Atom Bank, a digital-only bank founded in 2014, announced the policy on Tuesday, saying the truncated work week is voluntary and will have no impact on salaries. While a number of well-known firms have trialed shorter weekly hours in specific departments or regional offices, Atom has extended the option to everyone in the company.
Employees have to clock in 34 hours now instead of 37.5, meaning that they'll have to work slightly longer days if they want to grab that extra day off. Atom expects most workers to take Monday or Friday off, the firm told The Financial Times.

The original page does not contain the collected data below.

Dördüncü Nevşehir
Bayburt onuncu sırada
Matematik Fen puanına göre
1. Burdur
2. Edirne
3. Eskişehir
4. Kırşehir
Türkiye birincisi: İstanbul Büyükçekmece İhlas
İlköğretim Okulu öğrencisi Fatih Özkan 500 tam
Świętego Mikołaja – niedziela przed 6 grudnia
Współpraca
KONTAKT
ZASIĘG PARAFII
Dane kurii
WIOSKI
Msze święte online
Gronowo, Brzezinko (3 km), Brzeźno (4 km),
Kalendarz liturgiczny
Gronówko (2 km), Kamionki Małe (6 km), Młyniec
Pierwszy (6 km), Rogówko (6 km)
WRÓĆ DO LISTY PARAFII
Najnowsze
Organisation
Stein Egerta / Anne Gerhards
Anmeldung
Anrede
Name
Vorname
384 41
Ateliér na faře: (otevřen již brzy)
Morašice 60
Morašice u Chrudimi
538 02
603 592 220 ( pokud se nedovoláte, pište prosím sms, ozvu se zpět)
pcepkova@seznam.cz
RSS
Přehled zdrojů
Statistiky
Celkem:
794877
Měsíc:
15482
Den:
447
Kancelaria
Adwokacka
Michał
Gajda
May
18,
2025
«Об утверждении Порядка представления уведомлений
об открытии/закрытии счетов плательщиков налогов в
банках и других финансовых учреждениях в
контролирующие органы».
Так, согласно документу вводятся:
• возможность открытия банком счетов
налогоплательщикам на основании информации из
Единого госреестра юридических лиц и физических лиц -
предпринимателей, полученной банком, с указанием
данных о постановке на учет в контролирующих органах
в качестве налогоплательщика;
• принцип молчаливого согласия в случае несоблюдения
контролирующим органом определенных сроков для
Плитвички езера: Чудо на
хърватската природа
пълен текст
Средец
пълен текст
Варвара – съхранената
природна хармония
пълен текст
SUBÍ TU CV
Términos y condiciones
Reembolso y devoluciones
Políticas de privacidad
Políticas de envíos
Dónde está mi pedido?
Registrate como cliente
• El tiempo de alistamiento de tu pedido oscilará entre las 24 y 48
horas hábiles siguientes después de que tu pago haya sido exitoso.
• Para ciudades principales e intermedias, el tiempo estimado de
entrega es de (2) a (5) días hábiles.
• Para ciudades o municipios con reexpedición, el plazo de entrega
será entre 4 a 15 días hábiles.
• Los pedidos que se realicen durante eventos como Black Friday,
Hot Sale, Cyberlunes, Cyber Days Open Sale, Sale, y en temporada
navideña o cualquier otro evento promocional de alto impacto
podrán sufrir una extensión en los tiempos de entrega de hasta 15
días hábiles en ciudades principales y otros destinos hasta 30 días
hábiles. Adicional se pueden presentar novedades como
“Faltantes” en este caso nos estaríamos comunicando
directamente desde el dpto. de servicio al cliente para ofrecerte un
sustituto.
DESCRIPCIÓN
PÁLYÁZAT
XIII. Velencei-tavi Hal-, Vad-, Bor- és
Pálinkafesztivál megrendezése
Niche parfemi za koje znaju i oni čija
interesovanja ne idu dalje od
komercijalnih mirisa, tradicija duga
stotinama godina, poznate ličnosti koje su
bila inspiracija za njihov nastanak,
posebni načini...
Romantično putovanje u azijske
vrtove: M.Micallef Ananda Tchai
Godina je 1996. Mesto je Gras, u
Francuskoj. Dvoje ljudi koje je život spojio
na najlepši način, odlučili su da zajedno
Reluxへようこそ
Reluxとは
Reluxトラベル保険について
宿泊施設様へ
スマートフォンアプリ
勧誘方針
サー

If anyone at the firm prefers not to stay late in the office, they can continue working five days a week, but will still benefit from the reduced hours, Atom said. The policy, the company said in a statement on its website, started on November 1.




The firm said it made the move to improve work-life balance, focus on employees' mental health and wellbeing, and reduce environmental impact.
"It's said that absence makes the heart grow fonder, but the past two years have taught us how important it is that we're able to spend quality time with our loved ones," read Atom's statement.
"On top of this, the extra stress brought on by working through a pandemic has forced many of us to re-evaluate the relationship between our jobs and our personal lives."
Atom CEO Mark Mullen said the firm hadn't seen a drop in productivity or customer service quality yet, but that it would "take time for people to adjust," per CNN Business.




"If you've just spent 20 years in one model and, all of a sudden, you're thrown into a new one, you wake up on a Friday morning you think: 'What am I going to do with all this time?'" Mullen told CNN.
Other firms and regional departments have tried four-day work weeks before, including Unilever New Zealand and Microsoft Japan. Microsoft said it found the experiment boosted productivity by 40% and made meetings more efficient while making workers happier.
Meanwhile, Iceland declared "overwhelming success" in its trials for shorter weekly work hours between 2015 and 2019, and Spain announced a pilot program earlier this year that offers cash to 200 companies willing to test the idea.
Insider has reached out to Atom Bank for comment.